[Start of Attachment]

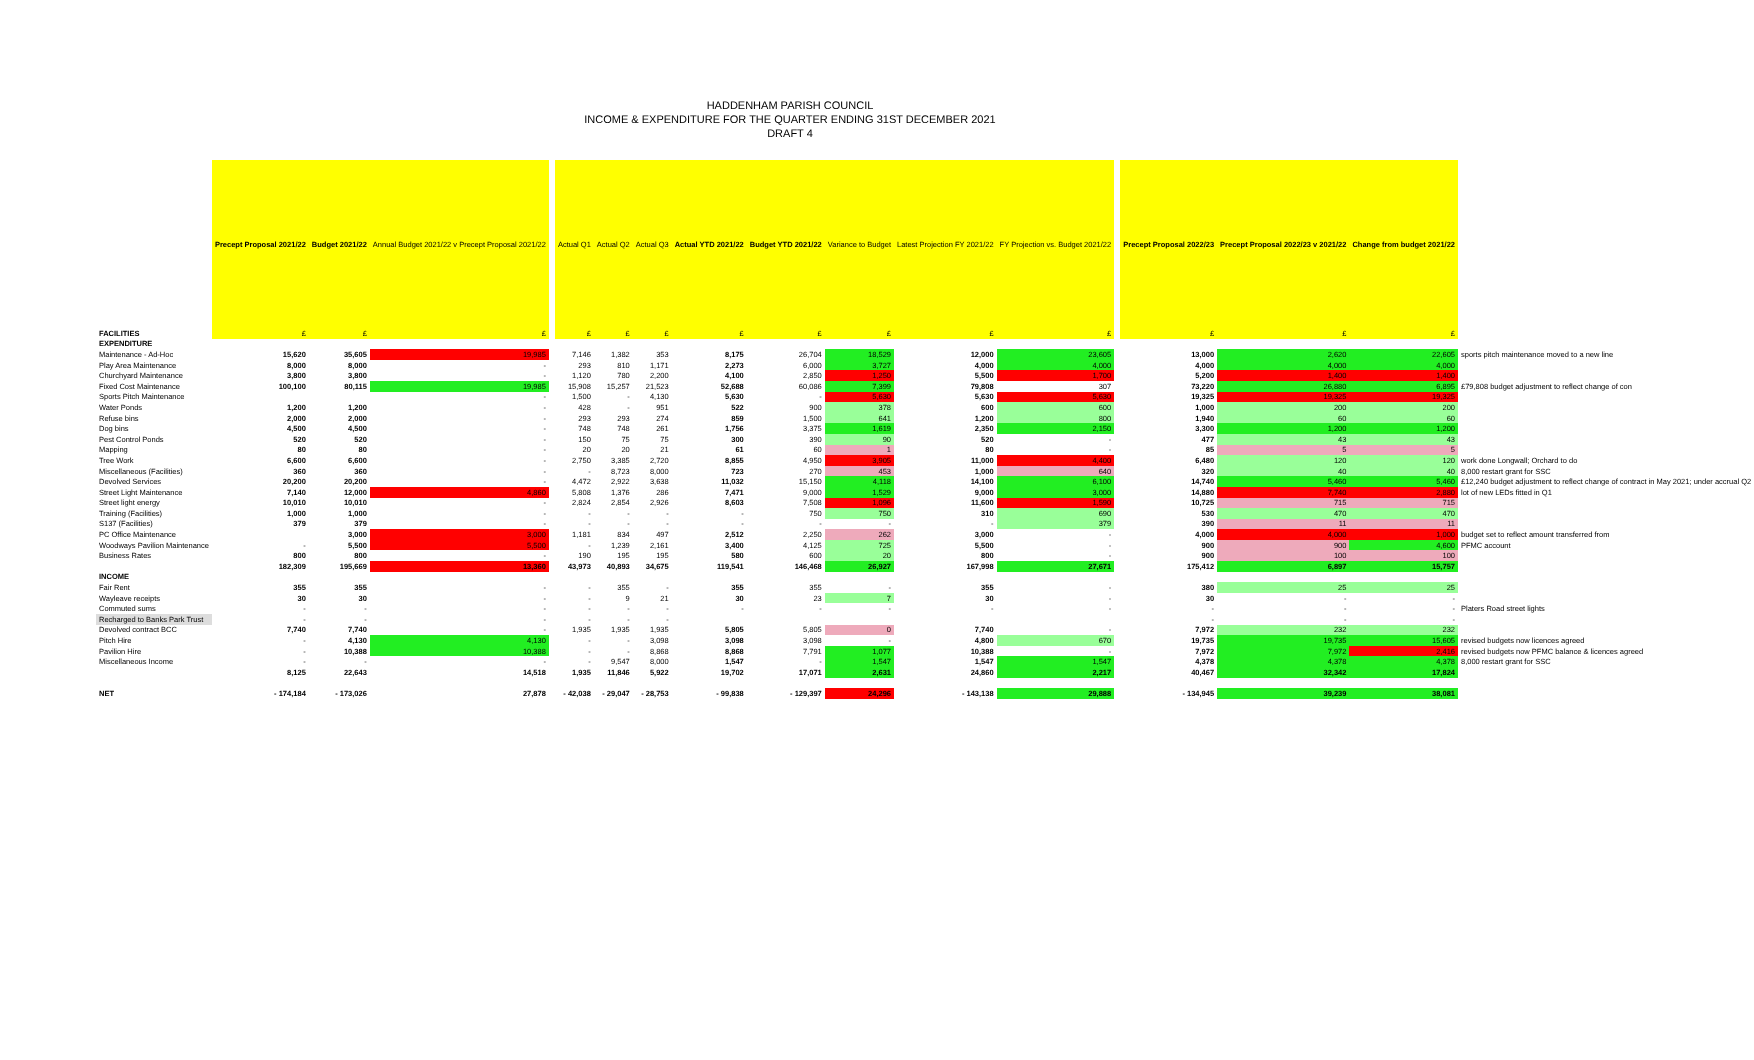HADDENHAM PARISH COUNCIL
INCOME & EXPENDITURE FOR THE QUARTER ENDING 31ST DECEMBER 2021
DRAFT 4
| | Precept Proposal 2021/22 | Budget 2021/22 | Annual Budget 2021/22 v Precept Proposal 2021/22 | | Actual Q1 | Actual Q2 | Actual Q3 | Actual YTD 2021/22 | Budget YTD 2021/22 | Variance to Budget | Latest Projection FY 2021/22 | FY Projection vs. Budget 2021/22 | | Precept Proposal 2022/23 | Precept Proposal 2022/23 v 2021/22 | Change from budget 2021/22 | |
| FACILITIES | £ | £ | £ | | £ | £ | £ | £ | £ | £ | £ | £ | | £ | £ | £ | |
| EXPENDITURE | | | | | | | | | | | | | | | | | |
| Maintenance - Ad-Hoc | 15,620 | 35,605 | 19,985 | | 7,146 | 1,382 | 353 | 8,175 | 26,704 | 18,529 | 12,000 | 23,605 | | 13,000 | 2,620 | 22,605 | sports pitch maintenance moved to a new line |
| Play Area Maintenance | 8,000 | 8,000 | - | | 293 | 810 | 1,171 | 2,273 | 6,000 | 3,727 | 4,000 | 4,000 | | 4,000 | 4,000 | 4,000 | |
| Churchyard Maintenance | 3,800 | 3,800 | - | | 1,120 | 780 | 2,200 | 4,100 | 2,850 | 1,250 | 5,500 | 1,700 | | 5,200 | 1,400 | 1,400 | |
| Fixed Cost Maintenance | 100,100 | 80,115 | 19,985 | | 15,908 | 15,257 | 21,523 | 52,688 | 60,086 | 7,399 | 79,808 | 307 | | 73,220 | 26,880 | 6,895 | £79,808 budget adjustment to reflect change of con |
| Sports Pitch Maintenance | | | - | | 1,500 | - | 4,130 | 5,630 | - | 5,630 | 5,630 | 5,630 | | 19,325 | 19,325 | 19,325 | |
| Water Ponds | 1,200 | 1,200 | - | | 428 | - | 951 | 522 | 900 | 378 | 600 | 600 | | 1,000 | 200 | 200 | |
| Refuse bins | 2,000 | 2,000 | - | | 293 | 293 | 274 | 859 | 1,500 | 641 | 1,200 | 800 | | 1,940 | 60 | 60 | |
| Dog bins | 4,500 | 4,500 | - | | 748 | 748 | 261 | 1,756 | 3,375 | 1,619 | 2,350 | 2,150 | | 3,300 | 1,200 | 1,200 | |
| Pest Control Ponds | 520 | 520 | - | | 150 | 75 | 75 | 300 | 390 | 90 | 520 | - | | 477 | 43 | 43 | |
| Mapping | 80 | 80 | - | | 20 | 20 | 21 | 61 | 60 | 1 | 80 | - | | 85 | 5 | 5 | |
| Tree Work | 6,600 | 6,600 | - | | 2,750 | 3,385 | 2,720 | 8,855 | 4,950 | 3,905 | 11,000 | 4,400 | | 6,480 | 120 | 120 | work done Longwall; Orchard to do |
| Miscellaneous (Facilities) | 360 | 360 | - | | - | 8,723 | 8,000 | 723 | 270 | 453 | 1,000 | 640 | | 320 | 40 | 40 | 8,000 restart grant for SSC |
| Devolved Services | 20,200 | 20,200 | - | | 4,472 | 2,922 | 3,638 | 11,032 | 15,150 | 4,118 | 14,100 | 6,100 | | 14,740 | 5,460 | 5,460 | £12,240 budget adjustment to reflect change of contract in May 2021; under accrual Q2 |
| Street Light Maintenance | 7,140 | 12,000 | 4,860 | | 5,808 | 1,376 | 286 | 7,471 | 9,000 | 1,529 | 9,000 | 3,000 | | 14,880 | 7,740 | 2,880 | lot of new LEDs fitted in Q1 |
| Street light energy | 10,010 | 10,010 | - | | 2,824 | 2,854 | 2,926 | 8,603 | 7,508 | 1,096 | 11,600 | 1,590 | | 10,725 | 715 | 715 | |
| Training (Facilities) | 1,000 | 1,000 | - | | - | - | - | - | 750 | 750 | 310 | 690 | | 530 | 470 | 470 | |
| S137 (Facilities) | 379 | 379 | - | | - | - | - | - | - | - | - | 379 | | 390 | 11 | 11 | |
| PC Office Maintenance | | 3,000 | 3,000 | | 1,181 | 834 | 497 | 2,512 | 2,250 | 262 | 3,000 | - | | 4,000 | 4,000 | 1,000 | budget set to reflect amount transferred from |
| Woodways Pavilion Maintenance | - | 5,500 | 5,500 | | - | 1,239 | 2,161 | 3,400 | 4,125 | 725 | 5,500 | - | | 900 | 900 | 4,600 | PFMC account |
| Business Rates | 800 | 800 | - | | 190 | 195 | 195 | 580 | 600 | 20 | 800 | - | | 900 | 100 | 100 | |
| | 182,309 | 195,669 | 13,360 | | 43,973 | 40,893 | 34,675 | 119,541 | 146,468 | 26,927 | 167,998 | 27,671 | | 175,412 | 6,897 | 15,757 | |
| INCOME | | | | | | | | | | | | | | | | | |
| Fair Rent | 355 | 355 | - | | - | 355 | - | 355 | 355 | - | 355 | - | | 380 | 25 | 25 | |
| Wayleave receipts | 30 | 30 | - | | - | 9 | 21 | 30 | 23 | 7 | 30 | - | | 30 | - | - | |
| Commuted sums | - | - | - | | - | - | - | - | - | - | - | - | | - | - | - | Platers Road street lights |
| Recharged to Banks Park Trust | - | - | - | | - | - | - | | | | | | | - | - | - | |
| Devolved contract BCC | 7,740 | 7,740 | - | | 1,935 | 1,935 | 1,935 | 5,805 | 5,805 | 0 | 7,740 | - | | 7,972 | 232 | 232 | |
| Pitch Hire | - | 4,130 | 4,130 | | - | - | 3,098 | 3,098 | 3,098 | - | 4,800 | 670 | | 19,735 | 19,735 | 15,605 | revised budgets now licences agreed |
| Pavilion Hire | - | 10,388 | 10,388 | | - | - | 8,868 | 8,868 | 7,791 | 1,077 | 10,388 | - | | 7,972 | 7,972 | 2,416 | revised budgets now PFMC balance & licences agreed |
| Miscellaneous Income | - | - | - | | - | 9,547 | 8,000 | 1,547 | - | 1,547 | 1,547 | 1,547 | | 4,378 | 4,378 | 4,378 | 8,000 restart grant for SSC |
| | 8,125 | 22,643 | 14,518 | | 1,935 | 11,846 | 5,922 | 19,702 | 17,071 | 2,631 | 24,860 | 2,217 | | 40,467 | 32,342 | 17,824 | |
| NET | - 174,184 | - 173,026 | 27,878 | | - 42,038 | - 29,047 | - 28,753 | - 99,838 | - 129,397 | 24,296 | - 143,138 | 29,888 | | - 134,945 | 39,239 | 38,081 | |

[End of Attachment]

WORK TO COMPLETE: The material above holds pictures; copy everything else in it exactly.

EXERCISE RESULT:
HADDENHAM PARISH COUNCIL
INCOME & EXPENDITURE FOR THE QUARTER ENDING 31ST DECEMBER 2021
DRAFT 4
| | Precept Proposal 2021/22 | Budget 2021/22 | Annual Budget 2021/22 v Precept Proposal 2021/22 | | Actual Q1 | Actual Q2 | Actual Q3 | Actual YTD 2021/22 | Budget YTD 2021/22 | Variance to Budget | Latest Projection FY 2021/22 | FY Projection vs. Budget 2021/22 | | Precept Proposal 2022/23 | Precept Proposal 2022/23 v 2021/22 | Change from budget 2021/22 | |
| FACILITIES | £ | £ | £ | | £ | £ | £ | £ | £ | £ | £ | £ | | £ | £ | £ | |
| EXPENDITURE | | | | | | | | | | | | | | | | | |
| Maintenance - Ad-Hoc | 15,620 | 35,605 | 19,985 | | 7,146 | 1,382 | 353 | 8,175 | 26,704 | 18,529 | 12,000 | 23,605 | | 13,000 | 2,620 | 22,605 | sports pitch maintenance moved to a new line |
| Play Area Maintenance | 8,000 | 8,000 | - | | 293 | 810 | 1,171 | 2,273 | 6,000 | 3,727 | 4,000 | 4,000 | | 4,000 | 4,000 | 4,000 | |
| Churchyard Maintenance | 3,800 | 3,800 | - | | 1,120 | 780 | 2,200 | 4,100 | 2,850 | 1,250 | 5,500 | 1,700 | | 5,200 | 1,400 | 1,400 | |
| Fixed Cost Maintenance | 100,100 | 80,115 | 19,985 | | 15,908 | 15,257 | 21,523 | 52,688 | 60,086 | 7,399 | 79,808 | 307 | | 73,220 | 26,880 | 6,895 | £79,808 budget adjustment to reflect change of con |
| Sports Pitch Maintenance | | | - | | 1,500 | - | 4,130 | 5,630 | - | 5,630 | 5,630 | 5,630 | | 19,325 | 19,325 | 19,325 | |
| Water Ponds | 1,200 | 1,200 | - | | 428 | - | 951 | 522 | 900 | 378 | 600 | 600 | | 1,000 | 200 | 200 | |
| Refuse bins | 2,000 | 2,000 | - | | 293 | 293 | 274 | 859 | 1,500 | 641 | 1,200 | 800 | | 1,940 | 60 | 60 | |
| Dog bins | 4,500 | 4,500 | - | | 748 | 748 | 261 | 1,756 | 3,375 | 1,619 | 2,350 | 2,150 | | 3,300 | 1,200 | 1,200 | |
| Pest Control Ponds | 520 | 520 | - | | 150 | 75 | 75 | 300 | 390 | 90 | 520 | - | | 477 | 43 | 43 | |
| Mapping | 80 | 80 | - | | 20 | 20 | 21 | 61 | 60 | 1 | 80 | - | | 85 | 5 | 5 | |
| Tree Work | 6,600 | 6,600 | - | | 2,750 | 3,385 | 2,720 | 8,855 | 4,950 | 3,905 | 11,000 | 4,400 | | 6,480 | 120 | 120 | work done Longwall; Orchard to do |
| Miscellaneous (Facilities) | 360 | 360 | - | | - | 8,723 | 8,000 | 723 | 270 | 453 | 1,000 | 640 | | 320 | 40 | 40 | 8,000 restart grant for SSC |
| Devolved Services | 20,200 | 20,200 | - | | 4,472 | 2,922 | 3,638 | 11,032 | 15,150 | 4,118 | 14,100 | 6,100 | | 14,740 | 5,460 | 5,460 | £12,240 budget adjustment to reflect change of contract in May 2021; under accrual Q2 |
| Street Light Maintenance | 7,140 | 12,000 | 4,860 | | 5,808 | 1,376 | 286 | 7,471 | 9,000 | 1,529 | 9,000 | 3,000 | | 14,880 | 7,740 | 2,880 | lot of new LEDs fitted in Q1 |
| Street light energy | 10,010 | 10,010 | - | | 2,824 | 2,854 | 2,926 | 8,603 | 7,508 | 1,096 | 11,600 | 1,590 | | 10,725 | 715 | 715 | |
| Training (Facilities) | 1,000 | 1,000 | - | | - | - | - | - | 750 | 750 | 310 | 690 | | 530 | 470 | 470 | |
| S137 (Facilities) | 379 | 379 | - | | - | - | - | - | - | - | - | 379 | | 390 | 11 | 11 | |
| PC Office Maintenance | | 3,000 | 3,000 | | 1,181 | 834 | 497 | 2,512 | 2,250 | 262 | 3,000 | - | | 4,000 | 4,000 | 1,000 | budget set to reflect amount transferred from |
| Woodways Pavilion Maintenance | - | 5,500 | 5,500 | | - | 1,239 | 2,161 | 3,400 | 4,125 | 725 | 5,500 | - | | 900 | 900 | 4,600 | PFMC account |
| Business Rates | 800 | 800 | - | | 190 | 195 | 195 | 580 | 600 | 20 | 800 | - | | 900 | 100 | 100 | |
| | 182,309 | 195,669 | 13,360 | | 43,973 | 40,893 | 34,675 | 119,541 | 146,468 | 26,927 | 167,998 | 27,671 | | 175,412 | 6,897 | 15,757 | |
| INCOME | | | | | | | | | | | | | | | | | |
| Fair Rent | 355 | 355 | - | | - | 355 | - | 355 | 355 | - | 355 | - | | 380 | 25 | 25 | |
| Wayleave receipts | 30 | 30 | - | | - | 9 | 21 | 30 | 23 | 7 | 30 | - | | 30 | - | - | |
| Commuted sums | - | - | - | | - | - | - | - | - | - | - | - | | - | - | - | Platers Road street lights |
| Recharged to Banks Park Trust | - | - | - | | - | - | - | | | | | | | - | - | - | |
| Devolved contract BCC | 7,740 | 7,740 | - | | 1,935 | 1,935 | 1,935 | 5,805 | 5,805 | 0 | 7,740 | - | | 7,972 | 232 | 232 | |
| Pitch Hire | - | 4,130 | 4,130 | | - | - | 3,098 | 3,098 | 3,098 | - | 4,800 | 670 | | 19,735 | 19,735 | 15,605 | revised budgets now licences agreed |
| Pavilion Hire | - | 10,388 | 10,388 | | - | - | 8,868 | 8,868 | 7,791 | 1,077 | 10,388 | - | | 7,972 | 7,972 | 2,416 | revised budgets now PFMC balance & licences agreed |
| Miscellaneous Income | - | - | - | | - | 9,547 | 8,000 | 1,547 | - | 1,547 | 1,547 | 1,547 | | 4,378 | 4,378 | 4,378 | 8,000 restart grant for SSC |
| | 8,125 | 22,643 | 14,518 | | 1,935 | 11,846 | 5,922 | 19,702 | 17,071 | 2,631 | 24,860 | 2,217 | | 40,467 | 32,342 | 17,824 | |
| NET | - 174,184 | - 173,026 | 27,878 | | - 42,038 | - 29,047 | - 28,753 | - 99,838 | - 129,397 | 24,296 | - 143,138 | 29,888 | | - 134,945 | 39,239 | 38,081 | |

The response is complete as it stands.